# [What you are asked to do]
List each line below that contains the string "radius".

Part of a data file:

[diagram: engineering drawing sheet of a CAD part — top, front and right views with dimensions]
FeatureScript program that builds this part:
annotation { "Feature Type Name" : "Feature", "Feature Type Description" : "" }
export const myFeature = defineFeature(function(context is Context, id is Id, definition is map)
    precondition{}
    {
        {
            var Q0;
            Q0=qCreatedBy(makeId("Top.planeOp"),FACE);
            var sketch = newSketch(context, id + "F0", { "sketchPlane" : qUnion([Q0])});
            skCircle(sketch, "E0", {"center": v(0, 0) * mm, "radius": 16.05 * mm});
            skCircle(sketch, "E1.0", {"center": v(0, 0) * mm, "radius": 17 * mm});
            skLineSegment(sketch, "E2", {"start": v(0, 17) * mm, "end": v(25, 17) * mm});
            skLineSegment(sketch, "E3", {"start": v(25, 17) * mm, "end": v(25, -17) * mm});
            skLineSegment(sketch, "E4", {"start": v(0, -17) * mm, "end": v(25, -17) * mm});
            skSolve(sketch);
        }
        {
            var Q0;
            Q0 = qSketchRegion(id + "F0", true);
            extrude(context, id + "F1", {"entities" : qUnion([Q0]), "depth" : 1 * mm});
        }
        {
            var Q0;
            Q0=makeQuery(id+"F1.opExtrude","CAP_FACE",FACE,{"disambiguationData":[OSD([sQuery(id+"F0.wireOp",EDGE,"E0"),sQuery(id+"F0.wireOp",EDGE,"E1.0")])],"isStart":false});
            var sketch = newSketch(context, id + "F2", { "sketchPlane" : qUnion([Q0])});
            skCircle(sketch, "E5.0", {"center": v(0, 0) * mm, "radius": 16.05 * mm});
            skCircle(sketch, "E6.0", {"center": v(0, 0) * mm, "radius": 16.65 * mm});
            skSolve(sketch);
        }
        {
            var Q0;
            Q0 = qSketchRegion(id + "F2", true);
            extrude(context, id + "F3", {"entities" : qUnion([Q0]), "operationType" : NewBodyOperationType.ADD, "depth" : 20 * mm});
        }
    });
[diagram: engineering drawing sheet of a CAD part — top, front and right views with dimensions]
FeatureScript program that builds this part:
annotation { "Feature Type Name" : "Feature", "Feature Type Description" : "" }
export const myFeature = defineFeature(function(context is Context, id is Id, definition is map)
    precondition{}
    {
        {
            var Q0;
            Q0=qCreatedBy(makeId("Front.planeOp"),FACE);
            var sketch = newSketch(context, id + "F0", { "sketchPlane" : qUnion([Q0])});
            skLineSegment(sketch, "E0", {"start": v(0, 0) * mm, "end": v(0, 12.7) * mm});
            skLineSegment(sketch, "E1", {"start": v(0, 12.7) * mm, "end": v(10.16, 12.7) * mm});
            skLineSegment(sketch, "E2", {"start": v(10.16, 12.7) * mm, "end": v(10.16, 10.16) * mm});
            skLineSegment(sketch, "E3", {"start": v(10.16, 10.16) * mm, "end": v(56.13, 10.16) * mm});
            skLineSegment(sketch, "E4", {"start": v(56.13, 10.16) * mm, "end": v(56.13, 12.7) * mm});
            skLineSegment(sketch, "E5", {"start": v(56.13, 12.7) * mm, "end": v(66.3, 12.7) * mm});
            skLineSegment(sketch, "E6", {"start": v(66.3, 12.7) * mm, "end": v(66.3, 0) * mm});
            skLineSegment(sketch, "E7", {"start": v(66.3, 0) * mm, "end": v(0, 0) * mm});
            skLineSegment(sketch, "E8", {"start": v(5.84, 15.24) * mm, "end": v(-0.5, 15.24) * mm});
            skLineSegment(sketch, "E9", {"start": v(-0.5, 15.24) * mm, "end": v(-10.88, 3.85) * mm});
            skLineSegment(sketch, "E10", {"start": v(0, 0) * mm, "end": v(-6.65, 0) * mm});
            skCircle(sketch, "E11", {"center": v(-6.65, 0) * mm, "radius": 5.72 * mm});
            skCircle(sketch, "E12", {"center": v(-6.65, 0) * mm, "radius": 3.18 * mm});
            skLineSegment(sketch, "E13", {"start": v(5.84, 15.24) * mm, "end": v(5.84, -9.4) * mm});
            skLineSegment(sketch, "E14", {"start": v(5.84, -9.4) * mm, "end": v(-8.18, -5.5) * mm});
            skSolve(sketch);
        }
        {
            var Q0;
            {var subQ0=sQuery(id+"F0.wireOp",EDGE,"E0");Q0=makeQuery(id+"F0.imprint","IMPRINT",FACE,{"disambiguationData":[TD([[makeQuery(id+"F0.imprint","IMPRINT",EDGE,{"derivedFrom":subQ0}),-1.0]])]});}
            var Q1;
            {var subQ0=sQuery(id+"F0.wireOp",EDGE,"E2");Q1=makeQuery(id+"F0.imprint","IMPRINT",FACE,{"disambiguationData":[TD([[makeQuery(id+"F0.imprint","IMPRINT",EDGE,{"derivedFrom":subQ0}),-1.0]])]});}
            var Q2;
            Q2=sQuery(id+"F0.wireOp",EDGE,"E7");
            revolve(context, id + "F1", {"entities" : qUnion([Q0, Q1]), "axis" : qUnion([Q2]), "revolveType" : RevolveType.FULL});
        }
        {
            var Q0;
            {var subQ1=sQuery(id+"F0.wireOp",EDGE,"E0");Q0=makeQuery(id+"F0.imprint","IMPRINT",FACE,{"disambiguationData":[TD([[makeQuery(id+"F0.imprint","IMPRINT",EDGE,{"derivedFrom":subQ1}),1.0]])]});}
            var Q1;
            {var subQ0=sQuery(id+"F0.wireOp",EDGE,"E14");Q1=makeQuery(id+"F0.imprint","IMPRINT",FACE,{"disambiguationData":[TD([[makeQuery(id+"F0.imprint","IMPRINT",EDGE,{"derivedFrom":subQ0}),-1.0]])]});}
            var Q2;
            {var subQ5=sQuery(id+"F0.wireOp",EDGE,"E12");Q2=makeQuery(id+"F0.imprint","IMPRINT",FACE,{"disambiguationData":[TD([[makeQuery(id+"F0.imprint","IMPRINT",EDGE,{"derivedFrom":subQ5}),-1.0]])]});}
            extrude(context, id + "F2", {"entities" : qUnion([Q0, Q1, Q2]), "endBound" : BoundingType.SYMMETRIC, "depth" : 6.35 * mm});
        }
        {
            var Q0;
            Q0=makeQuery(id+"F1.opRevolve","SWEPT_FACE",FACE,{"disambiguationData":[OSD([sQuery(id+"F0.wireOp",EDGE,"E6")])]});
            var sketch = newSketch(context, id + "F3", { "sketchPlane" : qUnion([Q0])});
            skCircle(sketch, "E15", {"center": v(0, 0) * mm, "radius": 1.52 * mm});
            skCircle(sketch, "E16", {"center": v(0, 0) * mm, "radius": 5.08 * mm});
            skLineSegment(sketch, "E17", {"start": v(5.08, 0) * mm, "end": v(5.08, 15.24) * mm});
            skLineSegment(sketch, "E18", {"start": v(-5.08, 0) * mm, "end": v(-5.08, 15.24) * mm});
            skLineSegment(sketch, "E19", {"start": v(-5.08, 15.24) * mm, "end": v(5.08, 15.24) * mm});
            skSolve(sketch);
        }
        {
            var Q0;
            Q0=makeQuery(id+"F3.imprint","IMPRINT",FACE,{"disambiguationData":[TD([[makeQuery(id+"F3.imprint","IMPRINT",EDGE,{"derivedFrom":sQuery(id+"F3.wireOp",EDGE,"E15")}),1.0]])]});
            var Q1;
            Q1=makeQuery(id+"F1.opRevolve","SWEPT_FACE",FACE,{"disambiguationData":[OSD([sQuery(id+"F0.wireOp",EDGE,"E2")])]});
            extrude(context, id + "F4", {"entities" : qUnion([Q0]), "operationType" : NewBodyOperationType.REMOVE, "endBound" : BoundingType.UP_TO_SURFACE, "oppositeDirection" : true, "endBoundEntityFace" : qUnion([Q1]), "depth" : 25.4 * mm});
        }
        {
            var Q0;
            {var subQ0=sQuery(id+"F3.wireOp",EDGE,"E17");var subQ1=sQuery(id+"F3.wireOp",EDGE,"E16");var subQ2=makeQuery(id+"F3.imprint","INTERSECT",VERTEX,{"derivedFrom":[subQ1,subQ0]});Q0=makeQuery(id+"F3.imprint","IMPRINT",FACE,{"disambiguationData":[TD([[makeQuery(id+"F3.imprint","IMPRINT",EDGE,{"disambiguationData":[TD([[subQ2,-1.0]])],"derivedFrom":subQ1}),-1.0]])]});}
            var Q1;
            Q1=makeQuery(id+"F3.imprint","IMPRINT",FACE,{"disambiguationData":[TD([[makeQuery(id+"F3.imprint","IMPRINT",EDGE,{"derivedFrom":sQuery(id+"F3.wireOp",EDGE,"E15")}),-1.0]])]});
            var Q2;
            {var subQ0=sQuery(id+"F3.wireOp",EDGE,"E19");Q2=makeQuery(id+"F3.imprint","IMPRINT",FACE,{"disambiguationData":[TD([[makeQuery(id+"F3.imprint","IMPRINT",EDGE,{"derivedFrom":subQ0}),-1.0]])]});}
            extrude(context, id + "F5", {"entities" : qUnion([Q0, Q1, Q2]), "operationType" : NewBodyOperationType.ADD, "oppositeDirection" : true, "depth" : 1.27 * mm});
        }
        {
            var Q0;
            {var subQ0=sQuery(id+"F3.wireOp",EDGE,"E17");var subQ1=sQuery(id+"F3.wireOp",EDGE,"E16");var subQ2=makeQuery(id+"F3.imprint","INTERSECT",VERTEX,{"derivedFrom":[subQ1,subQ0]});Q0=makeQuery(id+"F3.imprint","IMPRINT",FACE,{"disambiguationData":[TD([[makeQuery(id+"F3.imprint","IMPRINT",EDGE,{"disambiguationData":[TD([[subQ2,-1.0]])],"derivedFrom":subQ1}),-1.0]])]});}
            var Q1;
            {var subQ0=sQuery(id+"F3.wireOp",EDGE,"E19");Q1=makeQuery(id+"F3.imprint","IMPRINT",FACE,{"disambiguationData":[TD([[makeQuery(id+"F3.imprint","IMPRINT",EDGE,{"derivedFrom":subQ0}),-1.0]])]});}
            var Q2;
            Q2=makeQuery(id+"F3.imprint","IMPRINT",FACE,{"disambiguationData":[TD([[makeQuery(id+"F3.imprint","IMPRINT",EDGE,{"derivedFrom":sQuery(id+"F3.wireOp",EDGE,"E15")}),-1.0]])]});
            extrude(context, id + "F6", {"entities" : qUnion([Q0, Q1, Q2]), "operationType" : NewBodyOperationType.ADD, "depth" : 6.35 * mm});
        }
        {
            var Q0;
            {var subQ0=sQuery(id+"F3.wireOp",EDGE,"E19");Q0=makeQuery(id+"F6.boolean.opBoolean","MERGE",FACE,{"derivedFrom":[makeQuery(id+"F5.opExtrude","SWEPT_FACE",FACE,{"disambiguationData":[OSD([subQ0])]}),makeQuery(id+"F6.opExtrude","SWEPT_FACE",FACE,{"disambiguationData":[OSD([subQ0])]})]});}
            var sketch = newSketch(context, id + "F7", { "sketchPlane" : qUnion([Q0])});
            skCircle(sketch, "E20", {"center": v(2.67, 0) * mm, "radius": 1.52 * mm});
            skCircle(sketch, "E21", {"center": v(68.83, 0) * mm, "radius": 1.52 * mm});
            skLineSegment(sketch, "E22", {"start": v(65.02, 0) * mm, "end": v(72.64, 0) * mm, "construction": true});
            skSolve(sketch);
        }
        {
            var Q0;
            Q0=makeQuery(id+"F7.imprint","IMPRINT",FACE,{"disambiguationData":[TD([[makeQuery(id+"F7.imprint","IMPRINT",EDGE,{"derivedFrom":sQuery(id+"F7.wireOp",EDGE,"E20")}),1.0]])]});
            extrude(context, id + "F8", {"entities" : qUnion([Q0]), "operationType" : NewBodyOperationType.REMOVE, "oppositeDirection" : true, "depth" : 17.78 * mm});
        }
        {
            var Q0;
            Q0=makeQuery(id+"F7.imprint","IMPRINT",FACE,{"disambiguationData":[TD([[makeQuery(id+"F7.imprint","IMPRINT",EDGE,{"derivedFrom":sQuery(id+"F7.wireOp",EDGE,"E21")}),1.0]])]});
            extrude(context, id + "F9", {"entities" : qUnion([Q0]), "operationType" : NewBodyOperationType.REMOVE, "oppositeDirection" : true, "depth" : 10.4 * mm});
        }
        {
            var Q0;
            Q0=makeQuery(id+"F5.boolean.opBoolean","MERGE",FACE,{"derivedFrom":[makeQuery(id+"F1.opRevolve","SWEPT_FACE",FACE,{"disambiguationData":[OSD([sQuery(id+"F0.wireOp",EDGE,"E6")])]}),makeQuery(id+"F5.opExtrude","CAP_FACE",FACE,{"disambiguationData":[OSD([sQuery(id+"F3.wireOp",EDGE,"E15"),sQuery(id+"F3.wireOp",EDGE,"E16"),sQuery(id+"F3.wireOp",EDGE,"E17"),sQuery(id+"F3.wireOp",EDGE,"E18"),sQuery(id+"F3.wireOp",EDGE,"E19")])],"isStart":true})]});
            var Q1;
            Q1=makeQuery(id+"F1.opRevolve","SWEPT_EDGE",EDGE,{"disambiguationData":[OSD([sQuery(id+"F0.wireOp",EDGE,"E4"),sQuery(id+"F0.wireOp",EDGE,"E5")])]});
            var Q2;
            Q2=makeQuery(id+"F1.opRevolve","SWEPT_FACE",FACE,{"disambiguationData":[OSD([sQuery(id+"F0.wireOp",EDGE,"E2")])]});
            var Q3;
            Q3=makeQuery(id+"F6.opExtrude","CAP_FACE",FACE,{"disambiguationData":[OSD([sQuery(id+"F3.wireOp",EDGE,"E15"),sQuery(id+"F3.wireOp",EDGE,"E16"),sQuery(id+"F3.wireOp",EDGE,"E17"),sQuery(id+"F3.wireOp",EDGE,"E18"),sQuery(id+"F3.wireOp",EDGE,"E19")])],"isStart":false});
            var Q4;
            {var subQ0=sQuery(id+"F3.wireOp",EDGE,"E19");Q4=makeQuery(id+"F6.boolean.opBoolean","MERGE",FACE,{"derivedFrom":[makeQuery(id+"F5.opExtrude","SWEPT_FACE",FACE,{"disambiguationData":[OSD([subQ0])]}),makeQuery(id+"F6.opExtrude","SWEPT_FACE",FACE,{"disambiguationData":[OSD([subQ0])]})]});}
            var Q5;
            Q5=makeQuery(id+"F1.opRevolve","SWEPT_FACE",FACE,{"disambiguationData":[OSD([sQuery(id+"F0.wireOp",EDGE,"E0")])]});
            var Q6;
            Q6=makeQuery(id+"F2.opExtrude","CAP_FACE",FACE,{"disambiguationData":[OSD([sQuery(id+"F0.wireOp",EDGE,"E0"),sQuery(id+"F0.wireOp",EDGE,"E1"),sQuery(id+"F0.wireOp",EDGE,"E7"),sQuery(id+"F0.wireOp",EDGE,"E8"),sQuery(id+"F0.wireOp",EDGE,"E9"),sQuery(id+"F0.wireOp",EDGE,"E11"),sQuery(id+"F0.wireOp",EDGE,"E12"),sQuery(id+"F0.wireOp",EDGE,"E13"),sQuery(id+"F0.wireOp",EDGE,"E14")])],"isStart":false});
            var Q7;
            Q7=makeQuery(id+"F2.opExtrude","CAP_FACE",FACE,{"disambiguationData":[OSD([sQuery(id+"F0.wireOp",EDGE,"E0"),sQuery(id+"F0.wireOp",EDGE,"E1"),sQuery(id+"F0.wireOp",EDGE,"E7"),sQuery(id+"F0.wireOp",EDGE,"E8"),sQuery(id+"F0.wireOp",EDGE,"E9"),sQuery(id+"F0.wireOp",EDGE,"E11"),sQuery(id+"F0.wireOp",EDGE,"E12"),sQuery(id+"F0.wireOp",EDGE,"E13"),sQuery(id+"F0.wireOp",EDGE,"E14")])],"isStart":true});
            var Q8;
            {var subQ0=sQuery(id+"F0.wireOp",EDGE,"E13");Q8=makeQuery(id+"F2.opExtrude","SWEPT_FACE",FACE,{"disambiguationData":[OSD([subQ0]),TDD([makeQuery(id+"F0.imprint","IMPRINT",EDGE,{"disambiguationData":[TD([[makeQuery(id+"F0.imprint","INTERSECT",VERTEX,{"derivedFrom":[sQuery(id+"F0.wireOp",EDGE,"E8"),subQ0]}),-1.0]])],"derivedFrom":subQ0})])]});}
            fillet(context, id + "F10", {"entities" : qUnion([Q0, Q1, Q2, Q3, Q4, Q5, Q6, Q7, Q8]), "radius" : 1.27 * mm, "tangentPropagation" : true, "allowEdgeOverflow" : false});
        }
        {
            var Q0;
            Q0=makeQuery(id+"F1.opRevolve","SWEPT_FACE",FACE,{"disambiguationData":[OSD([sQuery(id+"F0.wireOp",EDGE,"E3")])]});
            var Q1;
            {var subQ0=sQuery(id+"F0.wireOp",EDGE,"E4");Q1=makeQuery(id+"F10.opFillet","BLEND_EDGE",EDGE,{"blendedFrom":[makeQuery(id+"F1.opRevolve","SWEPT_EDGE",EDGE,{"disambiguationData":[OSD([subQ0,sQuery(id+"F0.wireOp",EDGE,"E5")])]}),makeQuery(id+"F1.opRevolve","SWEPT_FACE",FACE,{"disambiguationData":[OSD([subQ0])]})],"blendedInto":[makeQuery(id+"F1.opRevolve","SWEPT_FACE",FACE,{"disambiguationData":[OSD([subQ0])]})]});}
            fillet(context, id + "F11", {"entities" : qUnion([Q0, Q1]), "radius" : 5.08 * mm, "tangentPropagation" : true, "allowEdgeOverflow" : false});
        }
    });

# [Answer for the task]
            skCircle(sketch, "E0", {"center": v(0, 0) * mm, "radius": 16.05 * mm});
            skCircle(sketch, "E1.0", {"center": v(0, 0) * mm, "radius": 17 * mm});
            skCircle(sketch, "E5.0", {"center": v(0, 0) * mm, "radius": 16.05 * mm});
            skCircle(sketch, "E6.0", {"center": v(0, 0) * mm, "radius": 16.65 * mm});
            skCircle(sketch, "E11", {"center": v(-6.65, 0) * mm, "radius": 5.72 * mm});
            skCircle(sketch, "E12", {"center": v(-6.65, 0) * mm, "radius": 3.18 * mm});
            skCircle(sketch, "E15", {"center": v(0, 0) * mm, "radius": 1.52 * mm});
            skCircle(sketch, "E16", {"center": v(0, 0) * mm, "radius": 5.08 * mm});
            skCircle(sketch, "E20", {"center": v(2.67, 0) * mm, "radius": 1.52 * mm});
            skCircle(sketch, "E21", {"center": v(68.83, 0) * mm, "radius": 1.52 * mm});
            fillet(context, id + "F10", {"entities" : qUnion([Q0, Q1, Q2, Q3, Q4, Q5, Q6, Q7, Q8]), "radius" : 1.27 * mm, "tangentPropagation" : true, "allowEdgeOverflow" : false});
            fillet(context, id + "F11", {"entities" : qUnion([Q0, Q1]), "radius" : 5.08 * mm, "tangentPropagation" : true, "allowEdgeOverflow" : false});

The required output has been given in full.